As VNS is a novel treatment, more RCTs are needed to evaluate its viability for DED management, and more diverse participant characteristics, such as sex and ethnicity, should be considered. This article is the first approach to systematically evaluate, appraise, and analyze this topic and perform subgroup analysis of different doses. All included RCTs had a low risk of bias in the Cochrane risk of bias assessment. Funnel plots were not used in this study due to the low number of included studies, which made visual detection of publication bias not feasible.

This study has several limitations. One of which is the low number of RCTs due to the novelty of the intervention. Usually, the high inconsistency of pooled results may be attributed to methodological differences that led to high I2, which is concluded as high heterogeneity.

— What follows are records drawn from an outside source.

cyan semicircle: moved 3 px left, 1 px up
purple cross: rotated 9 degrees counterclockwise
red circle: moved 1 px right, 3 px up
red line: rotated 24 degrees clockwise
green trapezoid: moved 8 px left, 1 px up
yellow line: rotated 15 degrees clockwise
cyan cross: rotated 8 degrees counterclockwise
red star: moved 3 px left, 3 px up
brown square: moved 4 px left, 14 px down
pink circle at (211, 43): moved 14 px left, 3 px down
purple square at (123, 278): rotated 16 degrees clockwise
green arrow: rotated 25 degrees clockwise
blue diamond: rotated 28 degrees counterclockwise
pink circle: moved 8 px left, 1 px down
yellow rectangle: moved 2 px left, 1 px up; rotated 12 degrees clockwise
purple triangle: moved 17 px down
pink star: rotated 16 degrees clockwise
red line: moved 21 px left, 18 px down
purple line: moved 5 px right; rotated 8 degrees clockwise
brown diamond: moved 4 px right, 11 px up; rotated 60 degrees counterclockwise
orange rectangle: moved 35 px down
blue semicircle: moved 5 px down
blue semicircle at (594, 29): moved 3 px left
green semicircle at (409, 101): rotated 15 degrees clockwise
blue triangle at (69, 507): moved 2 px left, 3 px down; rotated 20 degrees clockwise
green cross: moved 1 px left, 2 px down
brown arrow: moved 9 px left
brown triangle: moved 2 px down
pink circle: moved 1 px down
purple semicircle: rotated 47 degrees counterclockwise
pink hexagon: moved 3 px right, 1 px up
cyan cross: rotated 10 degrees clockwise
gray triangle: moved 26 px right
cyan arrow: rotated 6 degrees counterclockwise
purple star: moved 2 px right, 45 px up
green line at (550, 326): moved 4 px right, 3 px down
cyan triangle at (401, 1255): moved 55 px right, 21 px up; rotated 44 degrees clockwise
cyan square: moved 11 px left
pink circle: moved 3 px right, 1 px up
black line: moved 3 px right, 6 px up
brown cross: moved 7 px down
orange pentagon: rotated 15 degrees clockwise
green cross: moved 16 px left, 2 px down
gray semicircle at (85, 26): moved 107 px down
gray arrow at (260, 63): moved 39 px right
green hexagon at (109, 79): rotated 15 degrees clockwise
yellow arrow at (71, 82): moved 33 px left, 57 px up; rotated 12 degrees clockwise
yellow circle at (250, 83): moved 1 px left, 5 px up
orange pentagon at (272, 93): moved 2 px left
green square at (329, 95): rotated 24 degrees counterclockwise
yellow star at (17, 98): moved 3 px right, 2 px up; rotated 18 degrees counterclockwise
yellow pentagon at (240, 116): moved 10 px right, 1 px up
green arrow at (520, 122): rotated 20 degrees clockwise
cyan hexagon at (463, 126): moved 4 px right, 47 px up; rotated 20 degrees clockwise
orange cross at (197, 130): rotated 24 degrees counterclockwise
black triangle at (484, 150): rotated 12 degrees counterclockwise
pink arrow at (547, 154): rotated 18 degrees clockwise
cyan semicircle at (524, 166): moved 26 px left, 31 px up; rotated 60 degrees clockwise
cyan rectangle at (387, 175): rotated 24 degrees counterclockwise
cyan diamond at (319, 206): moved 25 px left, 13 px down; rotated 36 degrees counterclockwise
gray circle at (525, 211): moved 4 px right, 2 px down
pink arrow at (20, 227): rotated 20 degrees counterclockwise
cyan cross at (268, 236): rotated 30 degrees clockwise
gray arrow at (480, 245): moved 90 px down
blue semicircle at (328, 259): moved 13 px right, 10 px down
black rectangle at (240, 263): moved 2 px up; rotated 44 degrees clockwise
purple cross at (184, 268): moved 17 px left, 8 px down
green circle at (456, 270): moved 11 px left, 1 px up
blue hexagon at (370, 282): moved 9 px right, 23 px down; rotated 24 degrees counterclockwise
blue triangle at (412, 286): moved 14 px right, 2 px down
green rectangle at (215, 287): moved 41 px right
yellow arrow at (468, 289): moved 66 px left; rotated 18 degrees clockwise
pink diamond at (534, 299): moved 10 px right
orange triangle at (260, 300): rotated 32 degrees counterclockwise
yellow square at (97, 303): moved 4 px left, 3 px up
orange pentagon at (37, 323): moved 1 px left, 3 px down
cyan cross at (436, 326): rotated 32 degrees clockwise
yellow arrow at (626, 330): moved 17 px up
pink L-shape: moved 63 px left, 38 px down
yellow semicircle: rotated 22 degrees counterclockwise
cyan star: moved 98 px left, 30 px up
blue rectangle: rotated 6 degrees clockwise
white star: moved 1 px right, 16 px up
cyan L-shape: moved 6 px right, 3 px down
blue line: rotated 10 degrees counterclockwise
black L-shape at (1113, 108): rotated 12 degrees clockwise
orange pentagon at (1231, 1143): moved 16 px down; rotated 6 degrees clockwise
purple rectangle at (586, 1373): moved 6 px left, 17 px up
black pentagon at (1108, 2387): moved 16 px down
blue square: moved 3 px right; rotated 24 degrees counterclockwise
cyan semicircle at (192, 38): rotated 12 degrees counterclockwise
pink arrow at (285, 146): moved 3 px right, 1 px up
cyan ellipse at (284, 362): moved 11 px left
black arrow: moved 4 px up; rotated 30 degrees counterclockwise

However, from the authors' point of view, these high heterogeneity levels are not a limitation in our meta-analysis since a proper investigation of its cause was done in addition to the fact that all included RCTs in our paper were conducted by the pharmaceutical company manufacturing VNS and had nearly identical RCT protocols and procedures.

Conclusions

Overall, VNS is an effective treatment for DED. It causes a significant improvement in tear production and DED signs and is superior to vehicle nasal spray. Nonetheless, AEs should be considered, as VNS causes a higher incidence of cough and throat irritation. However, it does not cause sneezing, SAEs, or ocular AEs. No differences were detected between doses in any of the measured outcomes. More seamlessly structured RCTs are needed to study different doses and interventions with similar MOA or ROA. Upcoming studies should also compare its safety and efficacy against currently established management options for DED.